Our study results should be interpreted cautiously for several reasons. First is the inherent limitation of our study’s retrospective design; unmeasured or unknown covariates could have affected our results. Our data sources lacked important clinical details, such as history of motion sickness and amount of postoperative opioid consumption. Additionally, the reliability of PONV incidence determined from our nursing documentation could have affected our findings. Although PONV incidence was routinely recorded in our institution, mild or transient nausea, which patient did not complained of, was not likely to be recorded in medical records. Second, it is difficult to generalize our findings since our results were obtained from a single institution.

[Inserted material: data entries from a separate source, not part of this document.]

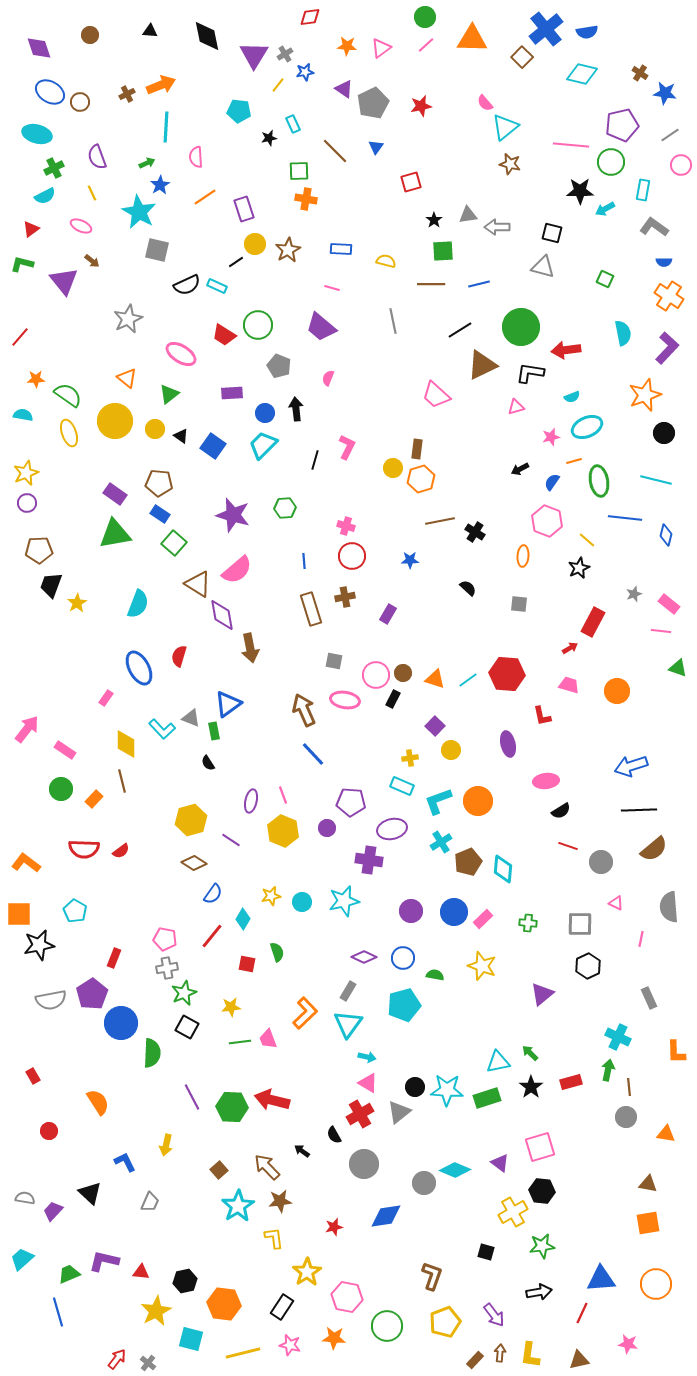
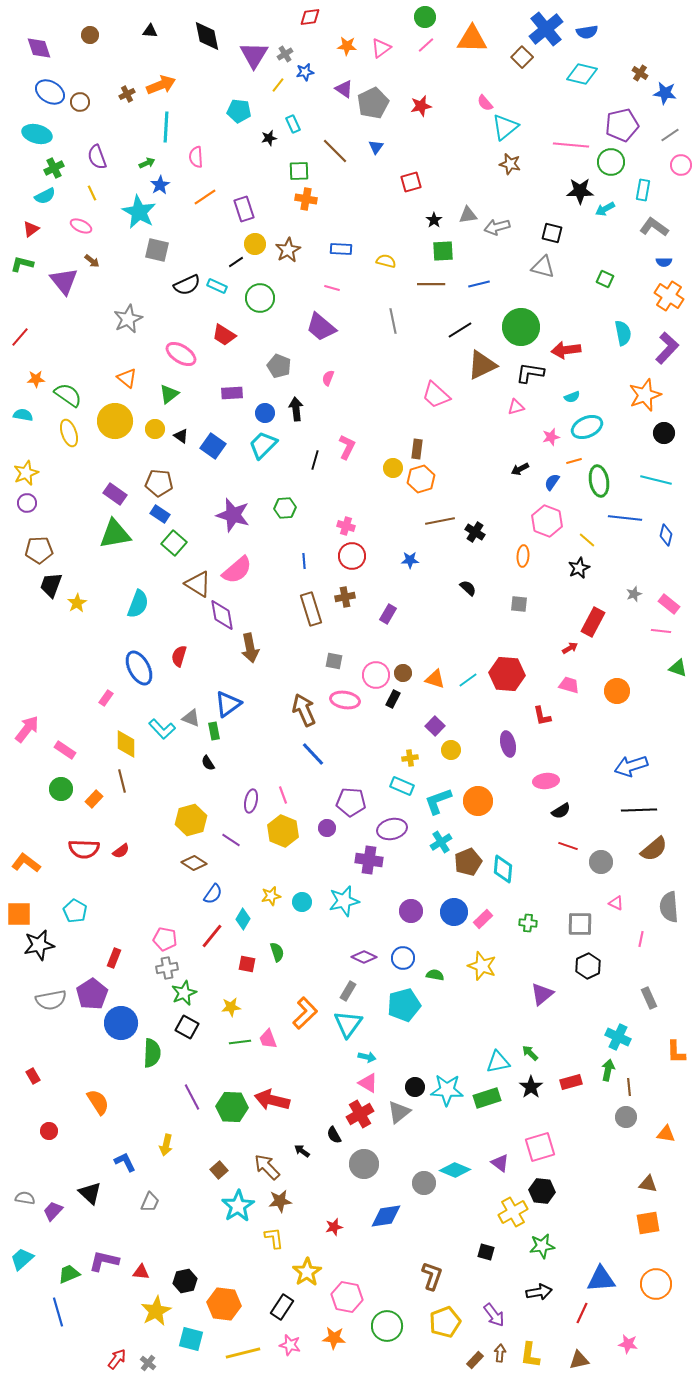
gray arrow at (497, 227): rotated 15 degrees counterclockwise
green circle at (258, 325): moved 2 px right, 27 px up
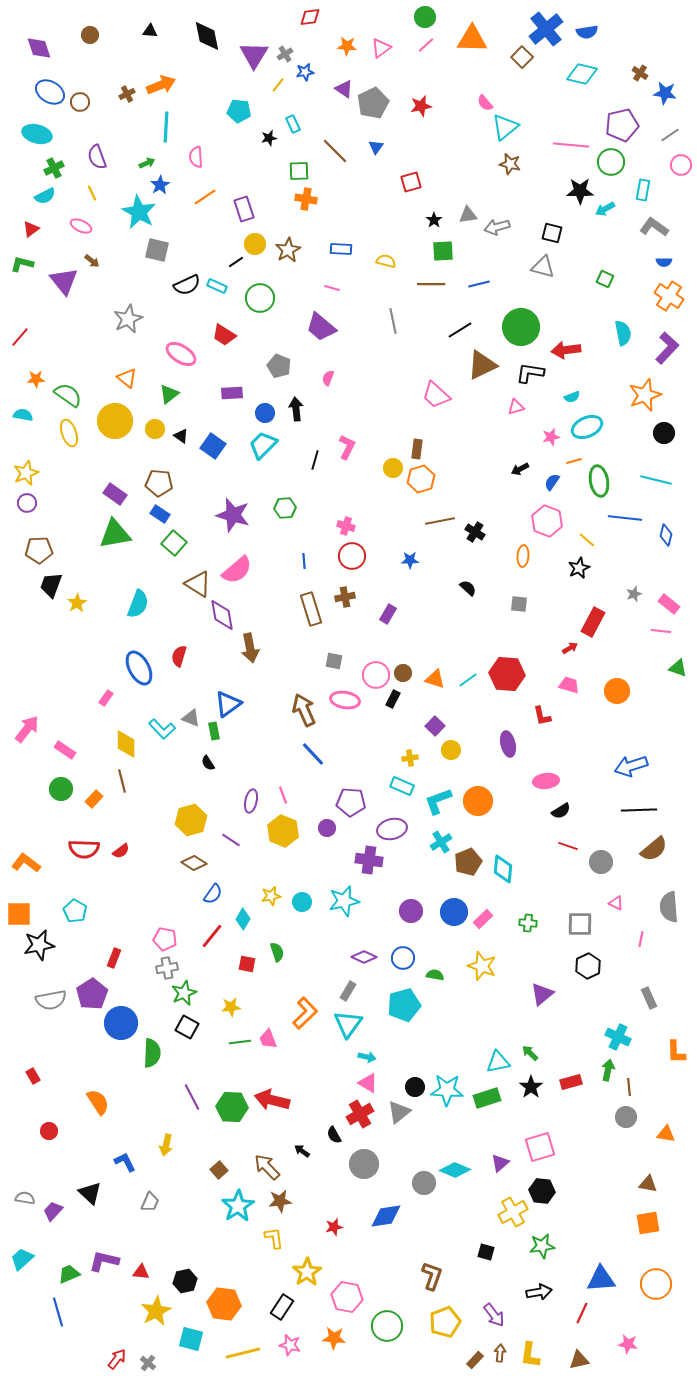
purple triangle at (500, 1163): rotated 42 degrees clockwise
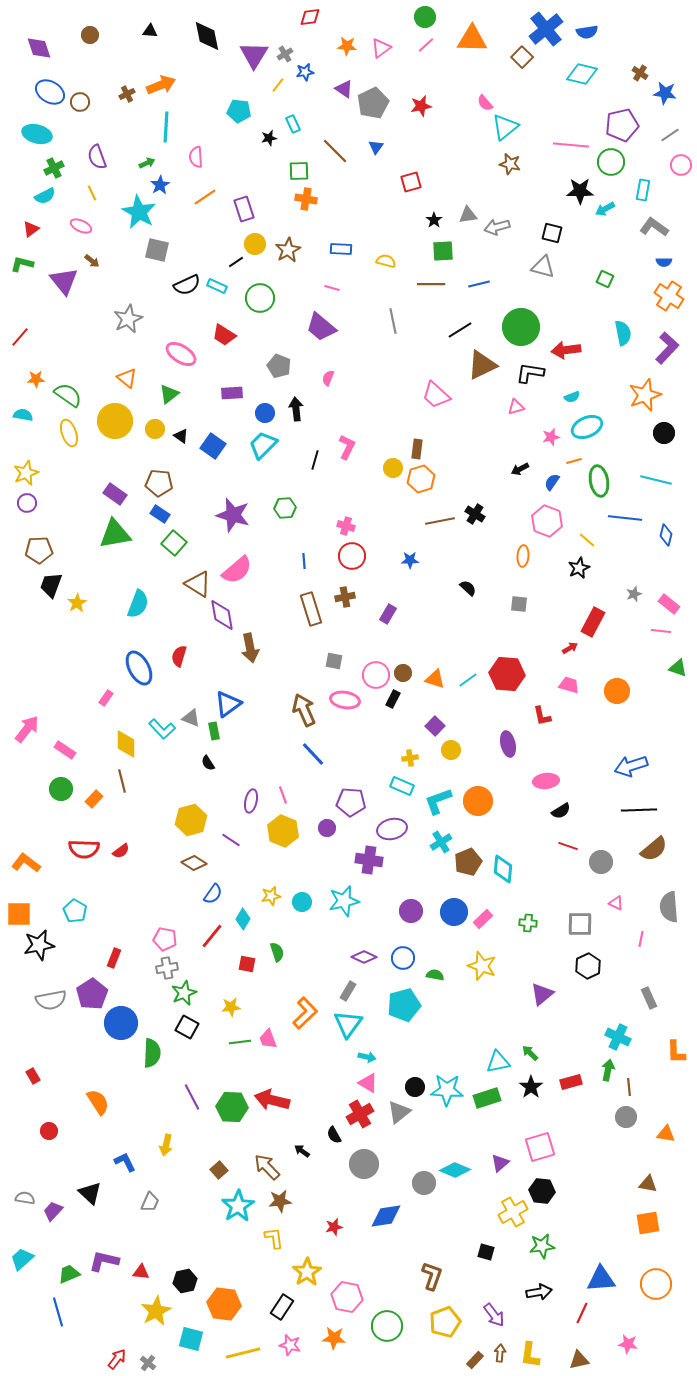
black cross at (475, 532): moved 18 px up
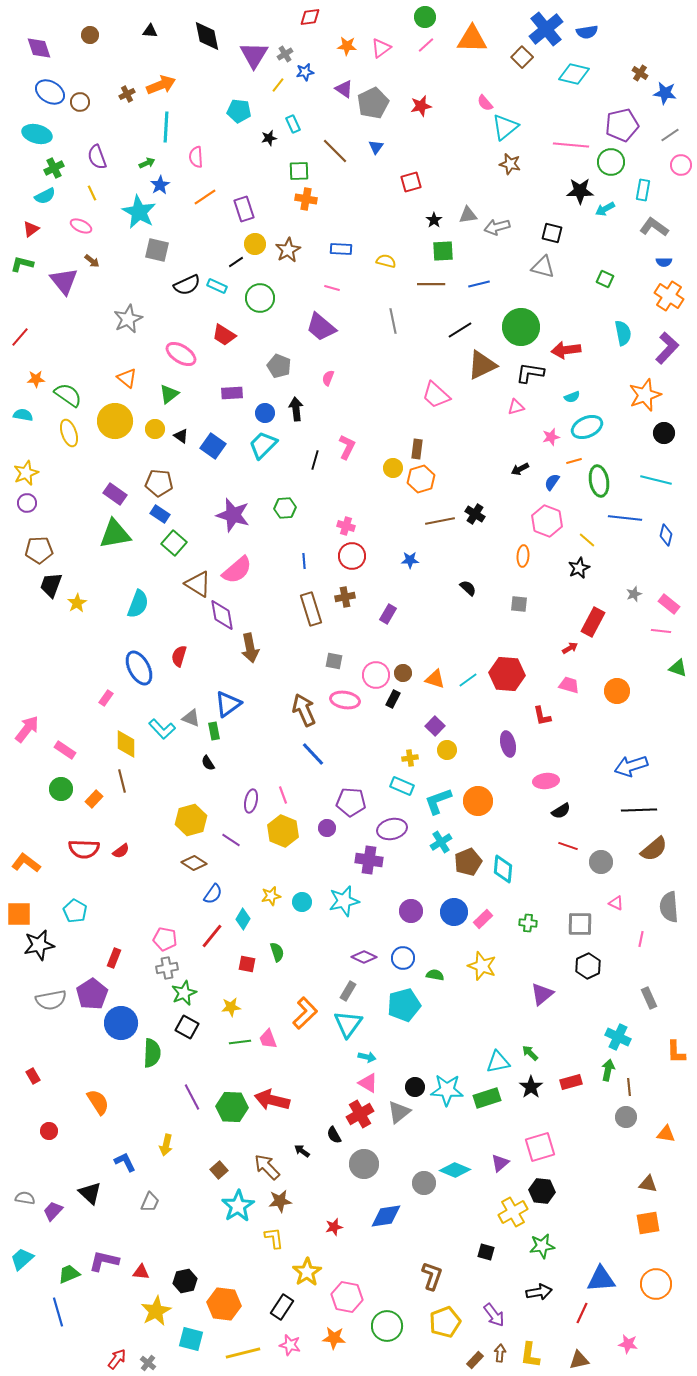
cyan diamond at (582, 74): moved 8 px left
yellow circle at (451, 750): moved 4 px left
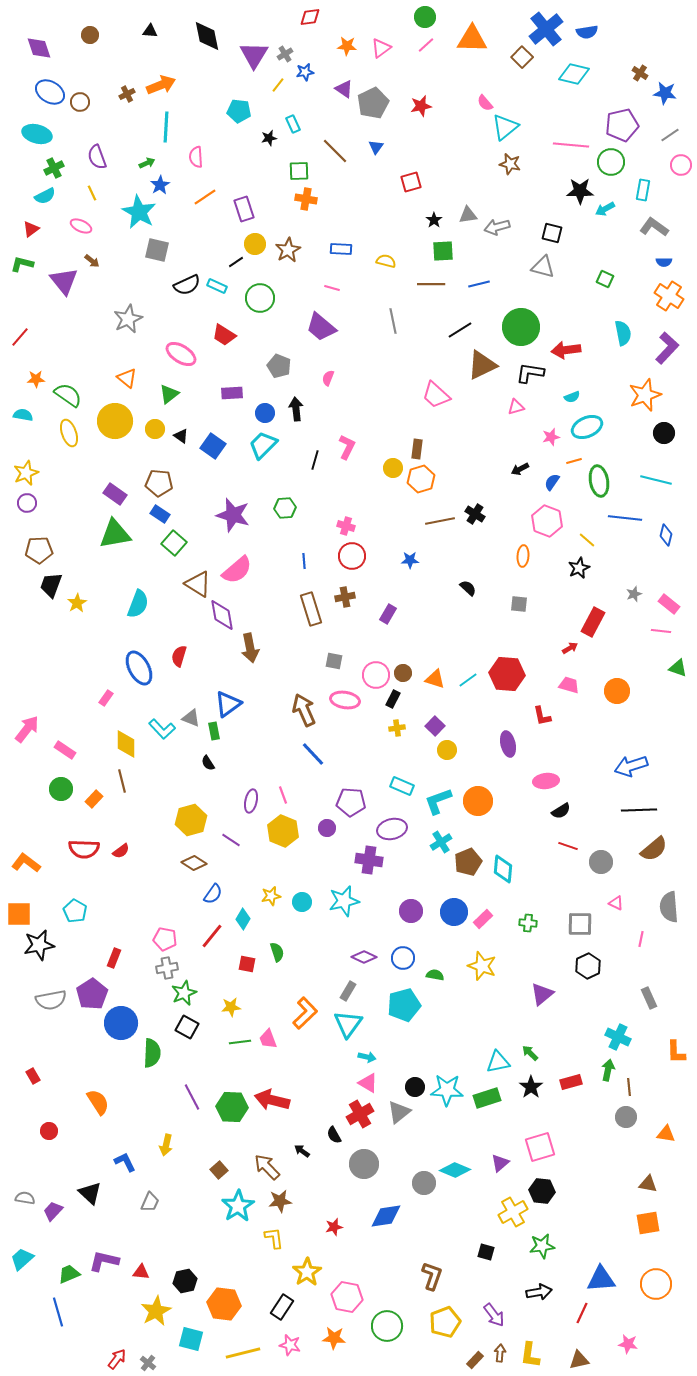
yellow cross at (410, 758): moved 13 px left, 30 px up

Third, we could not include intraoperative PONV incidence in the analysis due to its insufficient records. Further studies are required on the association between intraoperative nausea and vomiting and PONV in spinal anesthesia. Finally, we could not analyze the use of recue antiemetic that could reflect the severity of PONV, due to our routine use of 5-HT3R antagonist on the first day postoperatively. Despite these limitations, to the best of our knowledge, this study is the first to investigate the association between several factors and PONV incidence in a large cohort of patients receiving spinal anesthesia.